“Le Triangle de la tristesse” remporte la Palme d’or à Cannes

CANNES, France – La satire “Le Triangle de tristesse”, du réalisateur suédois Ruben Ostlund, a remporté la Palme d’Or au 75e Festival de Cannes lors d’une cérémonie ici samedi. Un envoi brutal et laid de la politique de classe, le film avait fortement divisé les critiques.

La cérémonie de remise des prix a duré environ 90 minutes relativement indolores, un autre rappel que l’accent à Cannes reste sur les films eux-mêmes, pas sur le cirque qui les accompagne. Tenus à l’intérieur du magnifique théâtre Grand Lumière à l’intérieur du siège du festival – avec le jury de neuf personnes regardant depuis la scène – les prix confèrent une légitimation critique et génèrent des relations publiques indispensables pour les films qui, des années après le début de la pandémie, se dirigent vers un encore- monde difficile pour le cinéma d’art.

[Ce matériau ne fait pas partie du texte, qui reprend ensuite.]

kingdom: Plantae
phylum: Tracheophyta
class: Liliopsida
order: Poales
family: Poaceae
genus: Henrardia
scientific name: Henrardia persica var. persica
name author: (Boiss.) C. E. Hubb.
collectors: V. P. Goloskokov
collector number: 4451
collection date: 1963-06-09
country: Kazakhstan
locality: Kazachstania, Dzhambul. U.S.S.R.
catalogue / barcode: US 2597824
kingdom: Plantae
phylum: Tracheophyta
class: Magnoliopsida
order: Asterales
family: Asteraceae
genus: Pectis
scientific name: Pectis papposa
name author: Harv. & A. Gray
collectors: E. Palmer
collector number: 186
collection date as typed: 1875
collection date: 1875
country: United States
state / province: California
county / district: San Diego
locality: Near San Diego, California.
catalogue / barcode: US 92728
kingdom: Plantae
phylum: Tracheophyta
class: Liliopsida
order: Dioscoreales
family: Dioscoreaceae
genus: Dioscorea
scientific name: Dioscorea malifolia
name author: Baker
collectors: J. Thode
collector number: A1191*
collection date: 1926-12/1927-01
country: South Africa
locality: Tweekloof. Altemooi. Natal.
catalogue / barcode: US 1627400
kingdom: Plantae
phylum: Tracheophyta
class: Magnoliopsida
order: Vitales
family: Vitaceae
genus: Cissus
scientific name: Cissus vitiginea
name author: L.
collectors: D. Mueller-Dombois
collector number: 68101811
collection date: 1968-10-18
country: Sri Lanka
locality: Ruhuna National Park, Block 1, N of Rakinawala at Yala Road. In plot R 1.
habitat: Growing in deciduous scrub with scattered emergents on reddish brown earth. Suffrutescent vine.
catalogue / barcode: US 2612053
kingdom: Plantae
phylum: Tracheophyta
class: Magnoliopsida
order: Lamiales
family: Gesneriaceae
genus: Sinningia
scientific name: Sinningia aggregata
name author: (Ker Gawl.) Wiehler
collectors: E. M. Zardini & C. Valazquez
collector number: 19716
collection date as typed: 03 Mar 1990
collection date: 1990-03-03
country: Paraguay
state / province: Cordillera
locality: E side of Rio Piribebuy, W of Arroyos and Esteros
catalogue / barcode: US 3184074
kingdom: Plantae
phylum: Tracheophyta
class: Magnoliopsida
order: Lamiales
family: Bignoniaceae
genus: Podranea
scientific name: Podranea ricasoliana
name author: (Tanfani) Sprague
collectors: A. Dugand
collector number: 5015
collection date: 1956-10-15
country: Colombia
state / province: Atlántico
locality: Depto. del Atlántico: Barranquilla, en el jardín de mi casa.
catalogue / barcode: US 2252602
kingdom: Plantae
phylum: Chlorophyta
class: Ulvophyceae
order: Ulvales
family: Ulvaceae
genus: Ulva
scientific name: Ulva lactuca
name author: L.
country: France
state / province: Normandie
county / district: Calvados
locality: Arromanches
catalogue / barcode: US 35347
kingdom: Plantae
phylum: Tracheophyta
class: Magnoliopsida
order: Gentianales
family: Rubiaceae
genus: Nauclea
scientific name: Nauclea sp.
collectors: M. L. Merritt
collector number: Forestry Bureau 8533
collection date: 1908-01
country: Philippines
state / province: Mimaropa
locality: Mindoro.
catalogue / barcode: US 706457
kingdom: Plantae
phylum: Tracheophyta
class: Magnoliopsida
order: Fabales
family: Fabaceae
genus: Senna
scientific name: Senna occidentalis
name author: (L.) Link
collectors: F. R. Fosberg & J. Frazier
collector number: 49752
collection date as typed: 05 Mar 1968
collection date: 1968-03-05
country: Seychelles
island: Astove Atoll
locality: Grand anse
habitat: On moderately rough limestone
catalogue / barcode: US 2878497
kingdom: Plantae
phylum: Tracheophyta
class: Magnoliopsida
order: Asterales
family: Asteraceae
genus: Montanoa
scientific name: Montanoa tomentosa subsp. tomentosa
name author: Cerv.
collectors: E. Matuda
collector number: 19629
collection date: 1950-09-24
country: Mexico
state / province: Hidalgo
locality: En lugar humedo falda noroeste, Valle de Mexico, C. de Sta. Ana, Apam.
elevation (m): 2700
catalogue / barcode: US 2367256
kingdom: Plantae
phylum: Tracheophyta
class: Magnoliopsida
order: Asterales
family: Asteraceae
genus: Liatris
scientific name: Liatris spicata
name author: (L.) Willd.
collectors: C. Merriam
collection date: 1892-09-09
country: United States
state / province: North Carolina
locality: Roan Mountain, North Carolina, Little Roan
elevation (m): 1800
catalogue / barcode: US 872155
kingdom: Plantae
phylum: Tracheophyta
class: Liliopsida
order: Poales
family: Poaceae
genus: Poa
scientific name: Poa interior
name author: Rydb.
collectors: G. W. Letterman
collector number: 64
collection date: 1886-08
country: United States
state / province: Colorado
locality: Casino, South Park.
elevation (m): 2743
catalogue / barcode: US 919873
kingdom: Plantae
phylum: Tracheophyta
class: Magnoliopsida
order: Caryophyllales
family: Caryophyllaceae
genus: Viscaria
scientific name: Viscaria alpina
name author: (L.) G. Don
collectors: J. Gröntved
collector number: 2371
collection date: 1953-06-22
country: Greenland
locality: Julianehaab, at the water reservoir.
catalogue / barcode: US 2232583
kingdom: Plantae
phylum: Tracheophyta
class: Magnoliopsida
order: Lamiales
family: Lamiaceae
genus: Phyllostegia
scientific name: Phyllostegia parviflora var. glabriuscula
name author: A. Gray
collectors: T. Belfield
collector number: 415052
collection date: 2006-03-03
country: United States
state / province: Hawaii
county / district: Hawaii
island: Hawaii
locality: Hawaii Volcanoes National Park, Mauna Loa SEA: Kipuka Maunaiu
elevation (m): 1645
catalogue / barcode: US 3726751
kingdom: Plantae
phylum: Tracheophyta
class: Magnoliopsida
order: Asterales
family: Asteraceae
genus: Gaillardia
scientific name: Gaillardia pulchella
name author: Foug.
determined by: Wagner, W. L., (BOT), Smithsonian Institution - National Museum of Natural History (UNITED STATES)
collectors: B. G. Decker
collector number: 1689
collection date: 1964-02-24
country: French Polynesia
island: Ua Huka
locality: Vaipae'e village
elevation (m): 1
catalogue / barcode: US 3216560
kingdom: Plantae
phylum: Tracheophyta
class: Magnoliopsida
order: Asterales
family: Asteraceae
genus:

Le Grand Prix — le deuxième prix du festival — était partagé entre « Close », du réalisateur belge Lukas Dhont, et « Stars at Noon », de l’auteure française Claire Denis. “Stars at Noon” a été brutalisé par la critique, mais ce n’était pas vraiment un choc qu’il ait remporté un prix : Vincent Lindon, le président du jury de cette année, est apparu dans plusieurs films de Denis. “Close”, un favori de la critique et du public sur deux garçons de 13 ans dont l’amitié est tragiquement mise à l’épreuve, a suscité des applaudissements chaleureux du public Lumière.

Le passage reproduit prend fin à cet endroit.